[[ Data under study open ]]
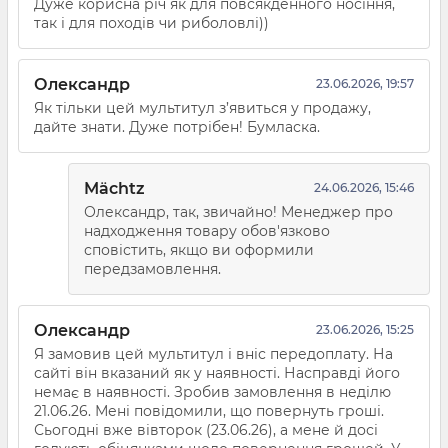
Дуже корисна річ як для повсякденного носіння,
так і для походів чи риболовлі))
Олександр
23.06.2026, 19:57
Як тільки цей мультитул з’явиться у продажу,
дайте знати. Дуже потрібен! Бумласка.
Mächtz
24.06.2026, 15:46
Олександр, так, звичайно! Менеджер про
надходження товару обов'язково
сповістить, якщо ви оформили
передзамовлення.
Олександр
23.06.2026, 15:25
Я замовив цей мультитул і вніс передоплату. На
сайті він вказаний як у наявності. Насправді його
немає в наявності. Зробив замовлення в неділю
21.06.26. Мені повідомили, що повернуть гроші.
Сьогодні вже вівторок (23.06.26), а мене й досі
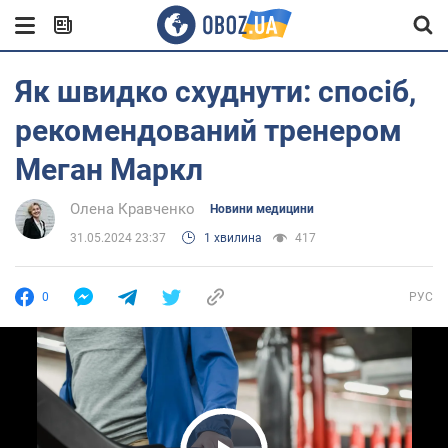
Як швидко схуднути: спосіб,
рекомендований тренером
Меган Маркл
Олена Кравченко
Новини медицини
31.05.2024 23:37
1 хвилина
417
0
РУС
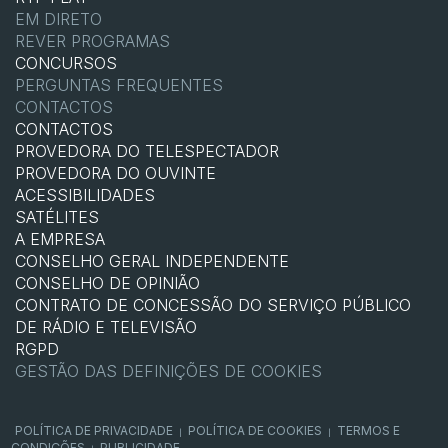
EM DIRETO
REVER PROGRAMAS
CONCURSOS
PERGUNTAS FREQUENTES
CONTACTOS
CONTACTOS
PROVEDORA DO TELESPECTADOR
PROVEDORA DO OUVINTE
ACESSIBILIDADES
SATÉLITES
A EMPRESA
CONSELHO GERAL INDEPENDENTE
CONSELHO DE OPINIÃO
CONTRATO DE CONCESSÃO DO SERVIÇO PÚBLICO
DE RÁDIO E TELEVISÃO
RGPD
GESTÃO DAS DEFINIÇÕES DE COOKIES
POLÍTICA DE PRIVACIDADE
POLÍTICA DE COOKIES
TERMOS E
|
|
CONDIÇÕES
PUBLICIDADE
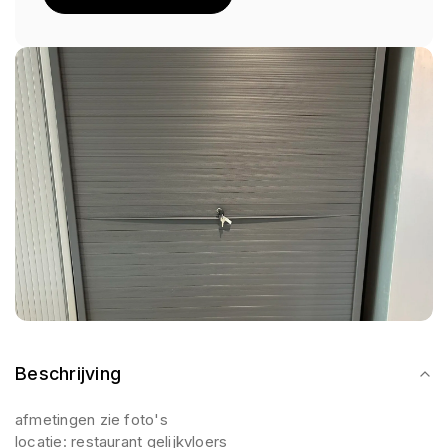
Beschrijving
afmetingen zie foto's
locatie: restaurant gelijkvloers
[[ Data under study closed ]]
[[ Data under study open ]]
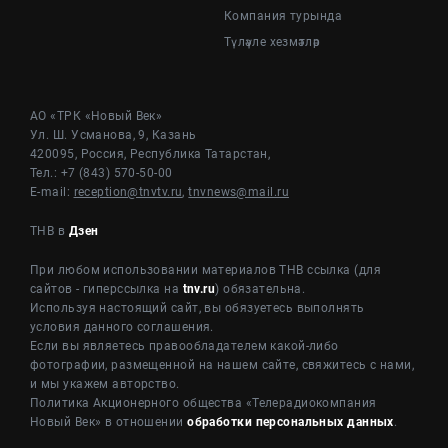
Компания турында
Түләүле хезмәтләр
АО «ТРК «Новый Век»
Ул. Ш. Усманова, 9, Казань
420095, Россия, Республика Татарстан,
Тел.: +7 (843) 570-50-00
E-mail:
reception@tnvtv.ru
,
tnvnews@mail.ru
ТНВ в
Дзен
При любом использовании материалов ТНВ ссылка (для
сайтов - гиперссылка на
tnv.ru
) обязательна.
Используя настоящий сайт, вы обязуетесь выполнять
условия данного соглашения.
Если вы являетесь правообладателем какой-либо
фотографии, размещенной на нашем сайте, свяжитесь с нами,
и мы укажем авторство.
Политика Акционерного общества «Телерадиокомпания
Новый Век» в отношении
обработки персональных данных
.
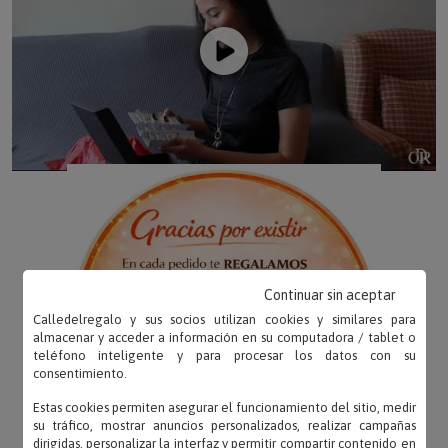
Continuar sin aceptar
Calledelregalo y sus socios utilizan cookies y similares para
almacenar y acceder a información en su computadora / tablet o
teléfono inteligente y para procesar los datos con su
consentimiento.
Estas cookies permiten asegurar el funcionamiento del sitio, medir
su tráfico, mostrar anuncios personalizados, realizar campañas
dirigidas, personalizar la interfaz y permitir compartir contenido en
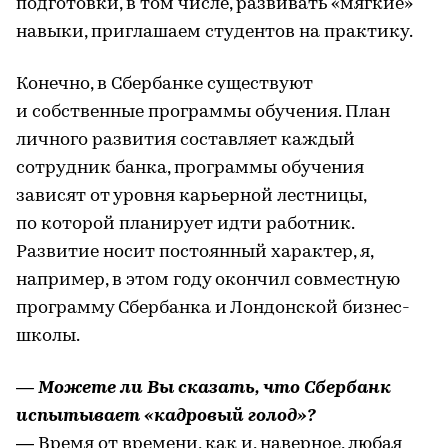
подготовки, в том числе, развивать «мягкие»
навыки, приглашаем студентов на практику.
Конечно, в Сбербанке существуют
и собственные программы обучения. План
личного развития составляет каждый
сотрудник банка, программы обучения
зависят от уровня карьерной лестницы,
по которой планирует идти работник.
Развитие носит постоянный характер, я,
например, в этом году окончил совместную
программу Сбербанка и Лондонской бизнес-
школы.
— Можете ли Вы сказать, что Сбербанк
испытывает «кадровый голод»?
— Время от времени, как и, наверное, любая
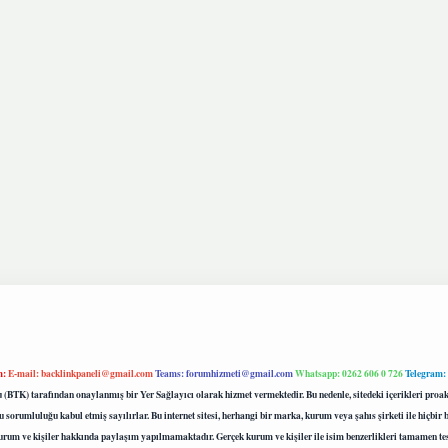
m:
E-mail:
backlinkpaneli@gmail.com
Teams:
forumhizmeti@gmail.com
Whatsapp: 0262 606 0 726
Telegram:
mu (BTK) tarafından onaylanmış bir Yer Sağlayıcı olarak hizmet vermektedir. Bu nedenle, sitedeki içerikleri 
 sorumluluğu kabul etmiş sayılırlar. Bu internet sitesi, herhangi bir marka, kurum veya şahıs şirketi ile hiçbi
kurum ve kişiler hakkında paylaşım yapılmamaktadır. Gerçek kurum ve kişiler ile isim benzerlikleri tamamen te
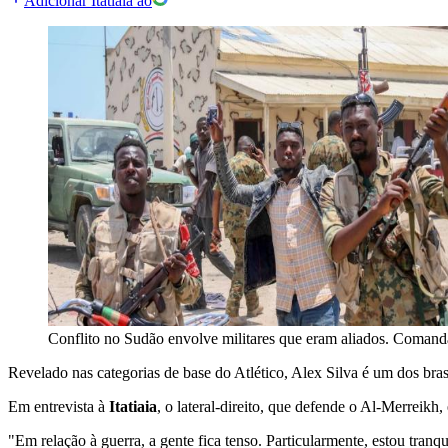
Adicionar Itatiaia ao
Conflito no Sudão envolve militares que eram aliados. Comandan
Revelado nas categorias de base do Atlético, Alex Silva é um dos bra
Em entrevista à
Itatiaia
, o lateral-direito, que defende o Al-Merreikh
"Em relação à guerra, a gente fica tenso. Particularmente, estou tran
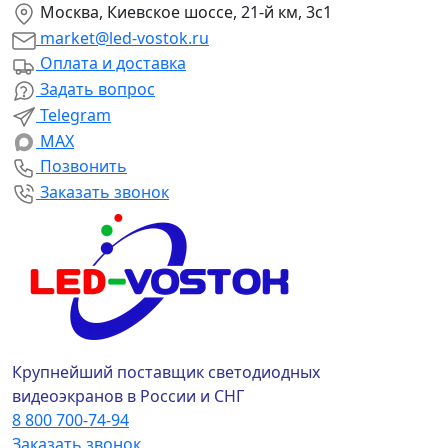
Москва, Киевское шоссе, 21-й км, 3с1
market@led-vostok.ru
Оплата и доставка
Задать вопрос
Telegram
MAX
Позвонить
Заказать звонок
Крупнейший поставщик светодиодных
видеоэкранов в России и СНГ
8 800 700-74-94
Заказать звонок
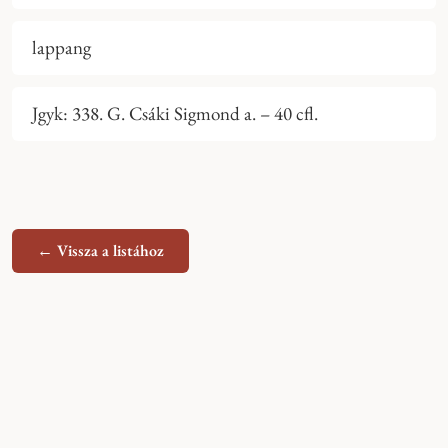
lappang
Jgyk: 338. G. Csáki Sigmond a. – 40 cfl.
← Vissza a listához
[[ Data under study closed ]]
[[ Data under study open ]]
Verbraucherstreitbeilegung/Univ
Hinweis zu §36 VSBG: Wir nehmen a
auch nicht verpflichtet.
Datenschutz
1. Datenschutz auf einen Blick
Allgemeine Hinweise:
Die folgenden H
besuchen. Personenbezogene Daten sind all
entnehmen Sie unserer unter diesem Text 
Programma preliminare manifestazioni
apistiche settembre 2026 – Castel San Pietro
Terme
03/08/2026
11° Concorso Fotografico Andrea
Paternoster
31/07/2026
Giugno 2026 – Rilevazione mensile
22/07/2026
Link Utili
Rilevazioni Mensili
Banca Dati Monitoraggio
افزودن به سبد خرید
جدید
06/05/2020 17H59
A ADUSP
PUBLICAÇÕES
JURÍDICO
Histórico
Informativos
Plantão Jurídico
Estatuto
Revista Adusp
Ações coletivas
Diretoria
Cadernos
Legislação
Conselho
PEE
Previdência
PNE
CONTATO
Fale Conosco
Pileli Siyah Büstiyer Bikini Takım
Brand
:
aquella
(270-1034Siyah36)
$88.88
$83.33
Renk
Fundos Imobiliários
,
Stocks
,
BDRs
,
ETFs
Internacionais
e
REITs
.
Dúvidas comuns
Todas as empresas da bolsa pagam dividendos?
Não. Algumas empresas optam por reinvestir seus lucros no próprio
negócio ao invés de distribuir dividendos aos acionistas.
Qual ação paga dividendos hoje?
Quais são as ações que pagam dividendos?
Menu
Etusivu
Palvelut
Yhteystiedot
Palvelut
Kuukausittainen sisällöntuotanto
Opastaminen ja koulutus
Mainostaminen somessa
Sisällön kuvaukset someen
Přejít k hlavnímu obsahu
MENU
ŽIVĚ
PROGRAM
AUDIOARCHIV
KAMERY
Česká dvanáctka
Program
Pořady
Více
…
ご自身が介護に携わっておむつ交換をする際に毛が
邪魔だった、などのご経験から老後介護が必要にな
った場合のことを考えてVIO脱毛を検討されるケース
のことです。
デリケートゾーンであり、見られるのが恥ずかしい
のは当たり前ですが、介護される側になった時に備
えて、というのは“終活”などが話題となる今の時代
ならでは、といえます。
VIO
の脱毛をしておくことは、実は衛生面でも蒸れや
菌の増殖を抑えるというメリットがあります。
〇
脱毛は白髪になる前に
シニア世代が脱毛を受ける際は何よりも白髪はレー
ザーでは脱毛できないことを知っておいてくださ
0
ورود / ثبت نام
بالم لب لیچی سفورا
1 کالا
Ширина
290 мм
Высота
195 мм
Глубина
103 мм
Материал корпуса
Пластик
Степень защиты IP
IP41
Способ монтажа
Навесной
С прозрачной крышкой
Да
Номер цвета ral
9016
[[ Data under study closed ]]
- **What the task asks**:
Starting at the line containing "Дуже корисна річ" and ending at the line containing "Сьогодні вже вівторок", render those lines of the records as a numbered list, leaving out any blank lines.

- **Answer**:
1. Дуже корисна річ як для повсякденного носіння,
2. так і для походів чи риболовлі))
3. Олександр
4. 23.06.2026, 19:57
5. Як тільки цей мультитул з’явиться у продажу,
6. дайте знати. Дуже потрібен! Бумласка.
7. Mächtz
8. 24.06.2026, 15:46
9. Олександр, так, звичайно! Менеджер про
10. надходження товару обов'язково
11. сповістить, якщо ви оформили
12. передзамовлення.
13. Олександр
14. 23.06.2026, 15:25
15. Я замовив цей мультитул і вніс передоплату. На
16. сайті він вказаний як у наявності. Насправді його
17. немає в наявності. Зробив замовлення в неділю
18. 21.06.26. Мені повідомили, що повернуть гроші.
19. Сьогодні вже вівторок (23.06.26), а мене й досі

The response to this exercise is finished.